● **To do**
Print every line of the listing below, starting with the line that holds "histopathology image reveals" and going on through the line that holds "nuclear positivity is", both included, and print nothing else.

● **Dataset records**
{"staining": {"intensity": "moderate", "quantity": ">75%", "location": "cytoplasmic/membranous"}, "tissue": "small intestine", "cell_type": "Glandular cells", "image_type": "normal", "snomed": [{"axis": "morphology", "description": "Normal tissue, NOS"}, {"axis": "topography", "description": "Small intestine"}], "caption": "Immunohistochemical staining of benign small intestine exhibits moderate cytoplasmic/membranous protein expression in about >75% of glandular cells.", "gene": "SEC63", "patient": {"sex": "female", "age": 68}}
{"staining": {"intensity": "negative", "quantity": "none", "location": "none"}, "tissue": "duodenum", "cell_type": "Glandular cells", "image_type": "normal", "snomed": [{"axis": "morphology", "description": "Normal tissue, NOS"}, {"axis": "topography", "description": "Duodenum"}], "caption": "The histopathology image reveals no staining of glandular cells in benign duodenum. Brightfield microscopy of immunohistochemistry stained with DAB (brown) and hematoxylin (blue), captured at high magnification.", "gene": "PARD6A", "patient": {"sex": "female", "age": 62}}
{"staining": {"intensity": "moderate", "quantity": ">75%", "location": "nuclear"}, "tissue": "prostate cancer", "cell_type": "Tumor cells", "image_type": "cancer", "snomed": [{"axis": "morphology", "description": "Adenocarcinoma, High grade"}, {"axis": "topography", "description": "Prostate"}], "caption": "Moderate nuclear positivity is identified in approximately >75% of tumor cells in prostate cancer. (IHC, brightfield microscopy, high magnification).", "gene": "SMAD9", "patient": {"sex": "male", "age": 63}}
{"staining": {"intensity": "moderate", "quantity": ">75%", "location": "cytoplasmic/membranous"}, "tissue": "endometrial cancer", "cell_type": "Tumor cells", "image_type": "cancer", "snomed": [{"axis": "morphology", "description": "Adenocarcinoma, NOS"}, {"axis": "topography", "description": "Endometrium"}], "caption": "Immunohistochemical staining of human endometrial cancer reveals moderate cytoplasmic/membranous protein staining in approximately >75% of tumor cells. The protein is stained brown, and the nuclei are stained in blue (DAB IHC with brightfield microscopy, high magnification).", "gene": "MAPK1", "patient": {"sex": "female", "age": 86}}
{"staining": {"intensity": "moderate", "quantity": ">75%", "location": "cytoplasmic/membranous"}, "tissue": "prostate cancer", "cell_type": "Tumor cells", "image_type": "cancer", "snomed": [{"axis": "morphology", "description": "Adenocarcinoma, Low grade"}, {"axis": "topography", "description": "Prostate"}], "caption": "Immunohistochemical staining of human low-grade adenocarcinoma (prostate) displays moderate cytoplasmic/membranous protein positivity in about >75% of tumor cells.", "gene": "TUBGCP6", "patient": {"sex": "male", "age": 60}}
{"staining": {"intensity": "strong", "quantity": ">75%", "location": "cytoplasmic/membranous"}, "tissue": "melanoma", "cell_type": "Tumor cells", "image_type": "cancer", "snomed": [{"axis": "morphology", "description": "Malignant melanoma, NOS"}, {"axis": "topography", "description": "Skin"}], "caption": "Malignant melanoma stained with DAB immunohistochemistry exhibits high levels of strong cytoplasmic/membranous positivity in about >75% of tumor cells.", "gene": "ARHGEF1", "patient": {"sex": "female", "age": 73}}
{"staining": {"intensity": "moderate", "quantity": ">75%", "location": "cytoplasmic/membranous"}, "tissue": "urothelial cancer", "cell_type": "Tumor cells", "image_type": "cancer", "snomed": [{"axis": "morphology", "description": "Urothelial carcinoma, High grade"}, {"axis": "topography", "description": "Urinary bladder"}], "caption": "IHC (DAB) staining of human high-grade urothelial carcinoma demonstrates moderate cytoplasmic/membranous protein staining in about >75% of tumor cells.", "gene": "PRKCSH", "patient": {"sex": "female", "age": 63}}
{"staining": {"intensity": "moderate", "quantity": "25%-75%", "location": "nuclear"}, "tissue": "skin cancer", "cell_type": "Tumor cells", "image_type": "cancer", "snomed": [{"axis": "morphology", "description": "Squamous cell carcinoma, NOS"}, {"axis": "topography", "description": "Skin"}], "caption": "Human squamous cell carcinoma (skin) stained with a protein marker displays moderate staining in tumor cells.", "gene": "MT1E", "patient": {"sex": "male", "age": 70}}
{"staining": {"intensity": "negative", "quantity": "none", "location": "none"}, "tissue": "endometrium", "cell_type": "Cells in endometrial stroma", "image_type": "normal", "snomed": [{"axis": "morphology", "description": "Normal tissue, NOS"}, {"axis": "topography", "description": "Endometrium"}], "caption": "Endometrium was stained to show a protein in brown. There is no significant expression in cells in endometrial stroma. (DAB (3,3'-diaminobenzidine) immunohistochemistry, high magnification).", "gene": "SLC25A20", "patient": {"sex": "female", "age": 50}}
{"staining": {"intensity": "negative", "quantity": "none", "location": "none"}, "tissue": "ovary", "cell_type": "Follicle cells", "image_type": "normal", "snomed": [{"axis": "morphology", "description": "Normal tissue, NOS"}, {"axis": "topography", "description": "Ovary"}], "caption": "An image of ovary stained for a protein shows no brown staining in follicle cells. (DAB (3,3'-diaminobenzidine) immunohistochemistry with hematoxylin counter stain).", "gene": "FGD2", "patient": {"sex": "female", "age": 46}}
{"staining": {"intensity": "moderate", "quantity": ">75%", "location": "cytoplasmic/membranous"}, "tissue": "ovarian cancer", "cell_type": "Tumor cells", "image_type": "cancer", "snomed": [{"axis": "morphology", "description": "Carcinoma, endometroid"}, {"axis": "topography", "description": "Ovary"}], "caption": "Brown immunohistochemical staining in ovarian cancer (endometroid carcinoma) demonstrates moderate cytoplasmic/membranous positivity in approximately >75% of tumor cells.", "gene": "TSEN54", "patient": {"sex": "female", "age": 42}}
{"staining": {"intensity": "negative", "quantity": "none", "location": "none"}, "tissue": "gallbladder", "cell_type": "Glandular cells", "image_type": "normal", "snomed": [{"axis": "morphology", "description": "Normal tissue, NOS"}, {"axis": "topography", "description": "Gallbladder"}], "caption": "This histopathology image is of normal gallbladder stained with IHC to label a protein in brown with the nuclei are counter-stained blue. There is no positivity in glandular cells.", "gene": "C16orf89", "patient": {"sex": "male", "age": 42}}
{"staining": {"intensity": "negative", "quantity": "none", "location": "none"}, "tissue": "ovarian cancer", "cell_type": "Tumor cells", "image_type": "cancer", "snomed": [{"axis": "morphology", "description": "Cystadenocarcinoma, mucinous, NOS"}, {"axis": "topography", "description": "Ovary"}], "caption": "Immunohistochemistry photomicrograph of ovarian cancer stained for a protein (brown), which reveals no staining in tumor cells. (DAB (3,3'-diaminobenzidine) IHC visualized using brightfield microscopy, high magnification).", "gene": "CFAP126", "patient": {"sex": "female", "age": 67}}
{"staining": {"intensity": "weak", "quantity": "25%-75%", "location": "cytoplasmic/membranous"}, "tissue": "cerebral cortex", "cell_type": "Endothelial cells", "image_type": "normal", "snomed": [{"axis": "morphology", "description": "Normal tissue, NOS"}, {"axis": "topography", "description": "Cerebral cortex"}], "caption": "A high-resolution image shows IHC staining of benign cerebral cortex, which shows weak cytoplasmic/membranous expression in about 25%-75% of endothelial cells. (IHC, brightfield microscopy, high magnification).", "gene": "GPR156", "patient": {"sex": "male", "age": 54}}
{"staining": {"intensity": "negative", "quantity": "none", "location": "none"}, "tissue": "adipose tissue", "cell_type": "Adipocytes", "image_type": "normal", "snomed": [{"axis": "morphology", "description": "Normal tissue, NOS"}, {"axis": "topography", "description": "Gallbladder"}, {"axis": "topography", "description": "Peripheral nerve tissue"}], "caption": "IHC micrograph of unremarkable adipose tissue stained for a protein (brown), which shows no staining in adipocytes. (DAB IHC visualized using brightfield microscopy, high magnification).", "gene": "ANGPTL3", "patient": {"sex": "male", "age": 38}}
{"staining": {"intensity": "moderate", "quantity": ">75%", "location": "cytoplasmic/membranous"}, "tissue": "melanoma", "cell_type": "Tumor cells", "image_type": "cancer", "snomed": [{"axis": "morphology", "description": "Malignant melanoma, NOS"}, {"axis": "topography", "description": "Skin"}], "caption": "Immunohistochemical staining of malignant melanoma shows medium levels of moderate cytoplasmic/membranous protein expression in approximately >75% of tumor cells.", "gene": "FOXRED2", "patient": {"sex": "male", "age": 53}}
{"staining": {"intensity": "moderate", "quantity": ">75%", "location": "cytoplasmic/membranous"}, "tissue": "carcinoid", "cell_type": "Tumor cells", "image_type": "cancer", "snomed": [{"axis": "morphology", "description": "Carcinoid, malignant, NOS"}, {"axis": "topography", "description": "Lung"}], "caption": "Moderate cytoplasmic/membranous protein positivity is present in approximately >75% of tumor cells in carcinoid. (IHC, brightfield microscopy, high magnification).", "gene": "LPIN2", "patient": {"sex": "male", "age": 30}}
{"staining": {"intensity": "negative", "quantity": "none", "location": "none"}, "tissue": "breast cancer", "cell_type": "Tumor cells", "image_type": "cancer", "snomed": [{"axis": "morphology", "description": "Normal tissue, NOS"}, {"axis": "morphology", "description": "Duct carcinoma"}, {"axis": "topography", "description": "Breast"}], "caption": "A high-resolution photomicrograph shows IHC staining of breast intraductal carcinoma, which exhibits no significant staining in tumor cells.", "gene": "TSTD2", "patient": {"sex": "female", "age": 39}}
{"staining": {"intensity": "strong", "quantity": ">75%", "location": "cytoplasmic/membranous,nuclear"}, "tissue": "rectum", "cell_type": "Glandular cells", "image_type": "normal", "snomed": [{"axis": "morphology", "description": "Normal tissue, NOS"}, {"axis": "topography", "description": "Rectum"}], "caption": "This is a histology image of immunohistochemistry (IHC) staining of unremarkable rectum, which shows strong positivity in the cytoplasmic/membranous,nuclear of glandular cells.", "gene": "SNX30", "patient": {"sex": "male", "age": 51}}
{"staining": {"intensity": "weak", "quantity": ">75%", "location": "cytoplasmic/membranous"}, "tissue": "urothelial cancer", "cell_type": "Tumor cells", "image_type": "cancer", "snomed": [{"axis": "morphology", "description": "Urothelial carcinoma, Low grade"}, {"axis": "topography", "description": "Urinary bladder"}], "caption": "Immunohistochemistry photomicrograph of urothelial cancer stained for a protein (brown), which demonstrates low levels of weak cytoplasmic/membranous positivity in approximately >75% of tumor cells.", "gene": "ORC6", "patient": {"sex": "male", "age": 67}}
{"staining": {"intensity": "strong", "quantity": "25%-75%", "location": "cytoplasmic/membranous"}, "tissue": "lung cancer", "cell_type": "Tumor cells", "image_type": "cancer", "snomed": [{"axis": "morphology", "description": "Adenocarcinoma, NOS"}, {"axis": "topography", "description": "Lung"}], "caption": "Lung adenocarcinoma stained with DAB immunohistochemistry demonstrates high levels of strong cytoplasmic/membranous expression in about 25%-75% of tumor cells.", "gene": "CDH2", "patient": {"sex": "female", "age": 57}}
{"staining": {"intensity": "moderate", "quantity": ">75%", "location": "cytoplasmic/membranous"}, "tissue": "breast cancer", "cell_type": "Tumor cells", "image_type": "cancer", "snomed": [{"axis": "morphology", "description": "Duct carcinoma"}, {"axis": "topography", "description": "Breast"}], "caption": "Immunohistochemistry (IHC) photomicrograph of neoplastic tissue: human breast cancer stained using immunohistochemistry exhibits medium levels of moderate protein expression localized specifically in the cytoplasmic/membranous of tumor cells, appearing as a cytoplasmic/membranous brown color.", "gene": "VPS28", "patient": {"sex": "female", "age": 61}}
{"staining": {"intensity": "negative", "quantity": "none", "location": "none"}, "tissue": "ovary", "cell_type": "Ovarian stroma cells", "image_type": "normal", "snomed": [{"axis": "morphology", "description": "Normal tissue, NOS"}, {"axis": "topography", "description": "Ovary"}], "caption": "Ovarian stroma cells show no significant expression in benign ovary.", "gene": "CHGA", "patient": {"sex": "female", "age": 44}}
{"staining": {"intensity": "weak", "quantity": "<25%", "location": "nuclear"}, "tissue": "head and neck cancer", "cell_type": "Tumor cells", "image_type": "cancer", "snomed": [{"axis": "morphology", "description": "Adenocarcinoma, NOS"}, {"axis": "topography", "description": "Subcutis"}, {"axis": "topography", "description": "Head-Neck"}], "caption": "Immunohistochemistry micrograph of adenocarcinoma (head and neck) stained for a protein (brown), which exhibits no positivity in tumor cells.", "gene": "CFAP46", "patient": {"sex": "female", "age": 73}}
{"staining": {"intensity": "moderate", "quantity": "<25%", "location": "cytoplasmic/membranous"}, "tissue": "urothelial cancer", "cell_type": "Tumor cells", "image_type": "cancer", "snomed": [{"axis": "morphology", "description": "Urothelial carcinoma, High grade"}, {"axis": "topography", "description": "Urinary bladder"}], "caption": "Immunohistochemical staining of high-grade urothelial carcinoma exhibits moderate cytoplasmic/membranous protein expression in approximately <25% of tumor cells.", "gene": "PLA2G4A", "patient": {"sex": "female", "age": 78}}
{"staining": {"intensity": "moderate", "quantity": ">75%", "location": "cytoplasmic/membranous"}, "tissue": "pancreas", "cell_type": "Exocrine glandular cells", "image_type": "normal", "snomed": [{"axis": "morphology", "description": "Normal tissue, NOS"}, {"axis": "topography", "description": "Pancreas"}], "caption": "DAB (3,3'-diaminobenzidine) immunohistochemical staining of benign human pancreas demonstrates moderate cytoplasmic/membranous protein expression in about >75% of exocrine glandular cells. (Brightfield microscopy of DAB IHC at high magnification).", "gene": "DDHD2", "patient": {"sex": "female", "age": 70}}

● **Answer area**
{"staining": {"intensity": "negative", "quantity": "none", "location": "none"}, "tissue": "duodenum", "cell_type": "Glandular cells", "image_type": "normal", "snomed": [{"axis": "morphology", "description": "Normal tissue, NOS"}, {"axis": "topography", "description": "Duodenum"}], "caption": "The histopathology image reveals no staining of glandular cells in benign duodenum. Brightfield microscopy of immunohistochemistry stained with DAB (brown) and hematoxylin (blue), captured at high magnification.", "gene": "PARD6A", "patient": {"sex": "female", "age": 62}}
{"staining": {"intensity": "moderate", "quantity": ">75%", "location": "nuclear"}, "tissue": "prostate cancer", "cell_type": "Tumor cells", "image_type": "cancer", "snomed": [{"axis": "morphology", "description": "Adenocarcinoma, High grade"}, {"axis": "topography", "description": "Prostate"}], "caption": "Moderate nuclear positivity is identified in approximately >75% of tumor cells in prostate cancer. (IHC, brightfield microscopy, high magnification).", "gene": "SMAD9", "patient": {"sex": "male", "age": 63}}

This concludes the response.